++++ DOCUMENT TEXT

I would say that headlights off has a substantive potential severity for other road users because they are signaling/warning devices to help people know to get out of the way if your vehicle should malfunction. For example, with headlights off you cannot take controllability credit for the other road user jumping out of your way if you fail to detect them, because they won't see headlights as an indicator of your approach at night. Moreover, having headlights on is the law.
Regardless of your statement that you are focusing on higher severity issues, a process failure for something as simple and obvious as making sure headlights are on at night is very disconcerting, and raises concerns over your safety process quality in general. A more transparent analysis of how that process failed and whether other higher severity process failures are occurring that have not been made public would be the right thing to do here to restore public trust. If this is the only time the headlights were off and your other pre-mission procedures have a high compliance rate, then OK, stuff happens. However -- if pre-mission procedures are hit or miss and you don't even keep track of procedural errors that don't result in a scary pedestrian near-miss, that is quite another. If you don't have the procedural metrics to show you are operating safely, then probably you aren't operating safely. Which is the case?
Your GM-issued VSSA from 2018 seems outdated and has no mention of an SMS. So it is difficult for the public to know what your plan is for safety. More transparency and communication regarding your safety process is essential to help build public trust.

++++++++
++++ DATA UNDER STUDY

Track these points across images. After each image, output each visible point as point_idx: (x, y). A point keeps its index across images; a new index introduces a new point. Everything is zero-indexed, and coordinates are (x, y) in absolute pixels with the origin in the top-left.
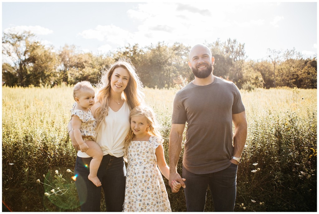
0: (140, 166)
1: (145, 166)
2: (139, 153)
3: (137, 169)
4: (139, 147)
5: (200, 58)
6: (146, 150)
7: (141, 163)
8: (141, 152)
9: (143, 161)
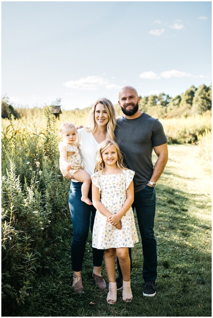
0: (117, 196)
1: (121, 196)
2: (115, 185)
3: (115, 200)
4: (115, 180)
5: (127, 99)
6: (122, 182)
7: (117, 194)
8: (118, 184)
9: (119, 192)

++++++++
++++ DATA UNDER STUDY

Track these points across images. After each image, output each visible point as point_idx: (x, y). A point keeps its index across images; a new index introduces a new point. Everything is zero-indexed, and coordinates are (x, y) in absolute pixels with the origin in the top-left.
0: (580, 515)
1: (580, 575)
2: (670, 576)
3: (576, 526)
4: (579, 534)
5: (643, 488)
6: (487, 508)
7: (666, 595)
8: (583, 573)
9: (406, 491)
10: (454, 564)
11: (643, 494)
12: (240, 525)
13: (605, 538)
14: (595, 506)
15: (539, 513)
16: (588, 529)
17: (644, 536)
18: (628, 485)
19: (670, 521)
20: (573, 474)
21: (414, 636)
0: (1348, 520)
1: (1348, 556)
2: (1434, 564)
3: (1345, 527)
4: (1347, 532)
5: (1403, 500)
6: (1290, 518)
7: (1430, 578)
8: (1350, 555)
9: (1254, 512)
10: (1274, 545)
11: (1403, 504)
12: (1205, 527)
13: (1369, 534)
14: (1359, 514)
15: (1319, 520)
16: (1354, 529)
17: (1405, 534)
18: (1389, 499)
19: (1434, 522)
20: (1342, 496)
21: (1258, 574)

++++++++

_WHAT TO WORK ON_: Decide whether each statement agrees with the headlights text, answering yes or no and quoting the words that settle it. 1. The text states that having headlights on is the law. 2. The text describes the VSSA as dating from 2019. 3. The text says that if this was the only time the headlights were off and other pre-mission procedures have a high compliance rate, that is acceptable.

_YOUR RESPONSE_:
1. Yes: "Moreover, having headlights on is the law."
2. No: "Your GM-issued VSSA from 2018 seems outdated and has no mention of an SMS."
3. Yes: "If this is the only time the headlights were off and your other pre-mission procedures have a high compliance rate, then OK, stuff happens."